▶ [MATERIAL FOR THIS TASK]:
=== Section Start ===
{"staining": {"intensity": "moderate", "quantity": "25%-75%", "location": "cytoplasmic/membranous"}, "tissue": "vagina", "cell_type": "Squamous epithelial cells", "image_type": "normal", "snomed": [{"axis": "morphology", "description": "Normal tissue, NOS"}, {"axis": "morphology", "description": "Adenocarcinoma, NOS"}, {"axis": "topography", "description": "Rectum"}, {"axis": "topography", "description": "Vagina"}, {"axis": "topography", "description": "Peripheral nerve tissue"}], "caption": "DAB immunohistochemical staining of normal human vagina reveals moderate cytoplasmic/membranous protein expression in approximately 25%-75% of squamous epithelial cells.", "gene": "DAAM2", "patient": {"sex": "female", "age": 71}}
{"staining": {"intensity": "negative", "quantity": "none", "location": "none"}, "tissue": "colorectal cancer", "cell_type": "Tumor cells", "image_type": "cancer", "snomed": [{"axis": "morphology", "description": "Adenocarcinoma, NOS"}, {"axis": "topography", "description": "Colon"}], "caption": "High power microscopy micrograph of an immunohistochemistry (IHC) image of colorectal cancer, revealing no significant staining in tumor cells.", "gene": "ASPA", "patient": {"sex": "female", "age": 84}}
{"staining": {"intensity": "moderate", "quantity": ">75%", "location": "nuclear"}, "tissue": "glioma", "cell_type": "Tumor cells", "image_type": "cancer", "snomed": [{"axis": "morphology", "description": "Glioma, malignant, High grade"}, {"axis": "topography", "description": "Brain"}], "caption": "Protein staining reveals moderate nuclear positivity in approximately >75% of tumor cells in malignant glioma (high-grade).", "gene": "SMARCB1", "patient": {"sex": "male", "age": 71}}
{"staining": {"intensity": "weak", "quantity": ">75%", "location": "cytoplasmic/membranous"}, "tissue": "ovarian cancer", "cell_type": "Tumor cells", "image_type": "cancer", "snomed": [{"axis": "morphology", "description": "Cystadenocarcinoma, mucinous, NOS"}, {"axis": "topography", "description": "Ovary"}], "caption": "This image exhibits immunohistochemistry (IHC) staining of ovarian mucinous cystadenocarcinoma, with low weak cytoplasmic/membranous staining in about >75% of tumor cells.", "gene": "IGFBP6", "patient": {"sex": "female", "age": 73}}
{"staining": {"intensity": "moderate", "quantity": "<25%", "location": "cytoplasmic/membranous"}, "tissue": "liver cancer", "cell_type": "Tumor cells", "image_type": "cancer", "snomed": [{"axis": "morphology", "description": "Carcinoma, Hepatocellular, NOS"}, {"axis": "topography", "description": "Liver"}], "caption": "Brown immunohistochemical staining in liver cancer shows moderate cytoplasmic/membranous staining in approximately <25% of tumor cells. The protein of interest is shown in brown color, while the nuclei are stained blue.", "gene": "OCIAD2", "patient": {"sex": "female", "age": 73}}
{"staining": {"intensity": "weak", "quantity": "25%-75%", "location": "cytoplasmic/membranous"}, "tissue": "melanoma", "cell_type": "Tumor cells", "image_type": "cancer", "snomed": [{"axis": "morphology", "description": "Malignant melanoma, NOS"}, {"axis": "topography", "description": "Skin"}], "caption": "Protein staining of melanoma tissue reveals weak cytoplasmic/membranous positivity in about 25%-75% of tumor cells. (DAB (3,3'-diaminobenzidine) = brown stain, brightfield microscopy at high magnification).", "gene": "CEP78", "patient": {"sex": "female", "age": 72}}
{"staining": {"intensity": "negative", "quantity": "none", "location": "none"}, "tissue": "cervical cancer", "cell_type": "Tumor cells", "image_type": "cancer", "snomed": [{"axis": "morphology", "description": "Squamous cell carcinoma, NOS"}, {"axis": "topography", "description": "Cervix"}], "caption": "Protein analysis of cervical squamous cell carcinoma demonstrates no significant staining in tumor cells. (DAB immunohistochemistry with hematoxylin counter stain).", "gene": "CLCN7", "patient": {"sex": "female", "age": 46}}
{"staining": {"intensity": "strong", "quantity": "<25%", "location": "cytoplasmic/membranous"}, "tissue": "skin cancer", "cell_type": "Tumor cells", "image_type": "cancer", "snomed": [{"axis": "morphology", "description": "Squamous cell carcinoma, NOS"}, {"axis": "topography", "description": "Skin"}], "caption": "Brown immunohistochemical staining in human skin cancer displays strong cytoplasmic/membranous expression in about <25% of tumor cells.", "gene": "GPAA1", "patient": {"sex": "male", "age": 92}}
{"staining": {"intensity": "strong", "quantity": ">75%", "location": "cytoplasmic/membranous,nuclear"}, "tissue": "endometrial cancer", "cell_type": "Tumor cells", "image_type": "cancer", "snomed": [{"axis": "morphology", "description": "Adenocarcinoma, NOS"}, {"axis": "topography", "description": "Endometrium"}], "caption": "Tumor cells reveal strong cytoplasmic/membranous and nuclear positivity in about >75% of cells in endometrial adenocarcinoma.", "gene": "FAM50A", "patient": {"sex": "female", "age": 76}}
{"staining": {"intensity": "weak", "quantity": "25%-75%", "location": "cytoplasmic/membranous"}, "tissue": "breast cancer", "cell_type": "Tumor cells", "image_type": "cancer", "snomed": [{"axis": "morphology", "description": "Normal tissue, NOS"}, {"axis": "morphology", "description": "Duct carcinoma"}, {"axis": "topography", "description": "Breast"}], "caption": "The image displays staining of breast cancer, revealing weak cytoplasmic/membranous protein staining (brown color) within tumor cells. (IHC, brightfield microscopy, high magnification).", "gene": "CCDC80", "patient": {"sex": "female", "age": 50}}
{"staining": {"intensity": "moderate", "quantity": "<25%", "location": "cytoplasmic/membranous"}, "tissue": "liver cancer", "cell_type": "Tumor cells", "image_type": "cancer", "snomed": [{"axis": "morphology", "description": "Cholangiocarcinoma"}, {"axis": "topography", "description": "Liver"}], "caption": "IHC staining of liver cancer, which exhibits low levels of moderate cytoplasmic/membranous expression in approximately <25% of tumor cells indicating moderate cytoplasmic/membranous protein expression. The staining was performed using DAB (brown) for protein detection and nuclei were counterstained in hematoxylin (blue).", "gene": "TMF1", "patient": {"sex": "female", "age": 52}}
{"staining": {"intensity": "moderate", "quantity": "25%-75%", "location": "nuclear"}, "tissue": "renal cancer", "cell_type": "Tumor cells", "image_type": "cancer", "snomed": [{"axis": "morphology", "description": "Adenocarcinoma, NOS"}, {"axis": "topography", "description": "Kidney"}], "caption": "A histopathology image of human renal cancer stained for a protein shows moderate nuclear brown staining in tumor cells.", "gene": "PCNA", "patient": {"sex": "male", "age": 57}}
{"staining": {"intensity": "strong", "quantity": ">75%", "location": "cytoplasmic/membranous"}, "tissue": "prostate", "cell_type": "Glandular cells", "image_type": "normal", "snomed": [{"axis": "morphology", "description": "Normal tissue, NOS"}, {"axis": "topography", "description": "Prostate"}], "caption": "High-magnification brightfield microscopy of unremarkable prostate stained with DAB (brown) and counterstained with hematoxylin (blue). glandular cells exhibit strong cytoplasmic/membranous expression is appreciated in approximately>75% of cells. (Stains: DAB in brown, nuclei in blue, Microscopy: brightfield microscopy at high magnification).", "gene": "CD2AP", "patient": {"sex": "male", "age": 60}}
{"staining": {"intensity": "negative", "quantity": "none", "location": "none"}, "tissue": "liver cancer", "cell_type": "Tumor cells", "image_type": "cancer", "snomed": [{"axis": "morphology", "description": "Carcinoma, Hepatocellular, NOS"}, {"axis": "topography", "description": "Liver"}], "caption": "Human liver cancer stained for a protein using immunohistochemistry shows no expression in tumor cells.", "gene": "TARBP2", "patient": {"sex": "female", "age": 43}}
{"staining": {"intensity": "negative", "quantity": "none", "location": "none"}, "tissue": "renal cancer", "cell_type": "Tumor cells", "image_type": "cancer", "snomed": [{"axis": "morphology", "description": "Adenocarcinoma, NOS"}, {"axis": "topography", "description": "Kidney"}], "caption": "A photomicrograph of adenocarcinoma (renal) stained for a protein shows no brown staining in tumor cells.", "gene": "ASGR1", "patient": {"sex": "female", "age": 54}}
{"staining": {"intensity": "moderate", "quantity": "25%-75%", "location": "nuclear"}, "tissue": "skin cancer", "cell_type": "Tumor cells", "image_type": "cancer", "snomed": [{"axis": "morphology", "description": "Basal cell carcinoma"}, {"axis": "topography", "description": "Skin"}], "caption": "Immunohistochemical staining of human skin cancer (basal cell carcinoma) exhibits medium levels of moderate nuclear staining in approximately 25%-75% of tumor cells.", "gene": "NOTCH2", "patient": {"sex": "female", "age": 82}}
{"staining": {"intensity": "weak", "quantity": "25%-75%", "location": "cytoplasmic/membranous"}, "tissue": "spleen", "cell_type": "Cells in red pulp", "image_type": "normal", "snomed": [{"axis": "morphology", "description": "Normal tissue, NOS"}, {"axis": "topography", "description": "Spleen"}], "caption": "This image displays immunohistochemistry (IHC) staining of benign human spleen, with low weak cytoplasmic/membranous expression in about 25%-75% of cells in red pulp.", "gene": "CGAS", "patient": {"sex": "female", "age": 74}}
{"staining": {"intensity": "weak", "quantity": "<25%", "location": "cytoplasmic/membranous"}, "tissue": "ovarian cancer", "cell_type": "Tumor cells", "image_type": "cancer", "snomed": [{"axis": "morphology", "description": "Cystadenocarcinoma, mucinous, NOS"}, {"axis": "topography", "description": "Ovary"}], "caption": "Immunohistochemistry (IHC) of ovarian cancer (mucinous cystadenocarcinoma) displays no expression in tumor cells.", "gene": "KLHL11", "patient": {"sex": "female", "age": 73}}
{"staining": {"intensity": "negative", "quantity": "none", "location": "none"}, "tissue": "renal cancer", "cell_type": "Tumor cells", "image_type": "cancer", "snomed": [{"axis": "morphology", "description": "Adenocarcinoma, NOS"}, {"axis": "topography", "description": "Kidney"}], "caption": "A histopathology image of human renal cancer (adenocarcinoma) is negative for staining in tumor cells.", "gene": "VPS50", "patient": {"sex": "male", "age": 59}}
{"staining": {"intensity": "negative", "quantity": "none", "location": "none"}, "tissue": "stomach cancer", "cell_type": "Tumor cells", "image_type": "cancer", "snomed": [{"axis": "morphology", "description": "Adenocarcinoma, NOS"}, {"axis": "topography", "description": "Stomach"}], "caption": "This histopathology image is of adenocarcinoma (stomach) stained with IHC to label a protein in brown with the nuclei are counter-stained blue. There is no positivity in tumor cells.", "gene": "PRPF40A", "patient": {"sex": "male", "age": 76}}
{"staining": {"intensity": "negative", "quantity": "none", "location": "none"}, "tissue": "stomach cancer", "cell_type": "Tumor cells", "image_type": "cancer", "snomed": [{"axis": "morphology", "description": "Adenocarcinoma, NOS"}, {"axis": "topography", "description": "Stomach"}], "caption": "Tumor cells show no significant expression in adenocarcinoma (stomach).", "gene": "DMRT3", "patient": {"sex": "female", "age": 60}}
=== Section End ===
▶ [EXERCISE]: All lines from the beginning of the listing through the one with "power microscopy micrograph" are to be restated word for word, and only those.

▶ [RESULT OF THIS EXERCISE]:
{"staining": {"intensity": "moderate", "quantity": "25%-75%", "location": "cytoplasmic/membranous"}, "tissue": "vagina", "cell_type": "Squamous epithelial cells", "image_type": "normal", "snomed": [{"axis": "morphology", "description": "Normal tissue, NOS"}, {"axis": "morphology", "description": "Adenocarcinoma, NOS"}, {"axis": "topography", "description": "Rectum"}, {"axis": "topography", "description": "Vagina"}, {"axis": "topography", "description": "Peripheral nerve tissue"}], "caption": "DAB immunohistochemical staining of normal human vagina reveals moderate cytoplasmic/membranous protein expression in approximately 25%-75% of squamous epithelial cells.", "gene": "DAAM2", "patient": {"sex": "female", "age": 71}}
{"staining": {"intensity": "negative", "quantity": "none", "location": "none"}, "tissue": "colorectal cancer", "cell_type": "Tumor cells", "image_type": "cancer", "snomed": [{"axis": "morphology", "description": "Adenocarcinoma, NOS"}, {"axis": "topography", "description": "Colon"}], "caption": "High power microscopy micrograph of an immunohistochemistry (IHC) image of colorectal cancer, revealing no significant staining in tumor cells.", "gene": "ASPA", "patient": {"sex": "female", "age": 84}}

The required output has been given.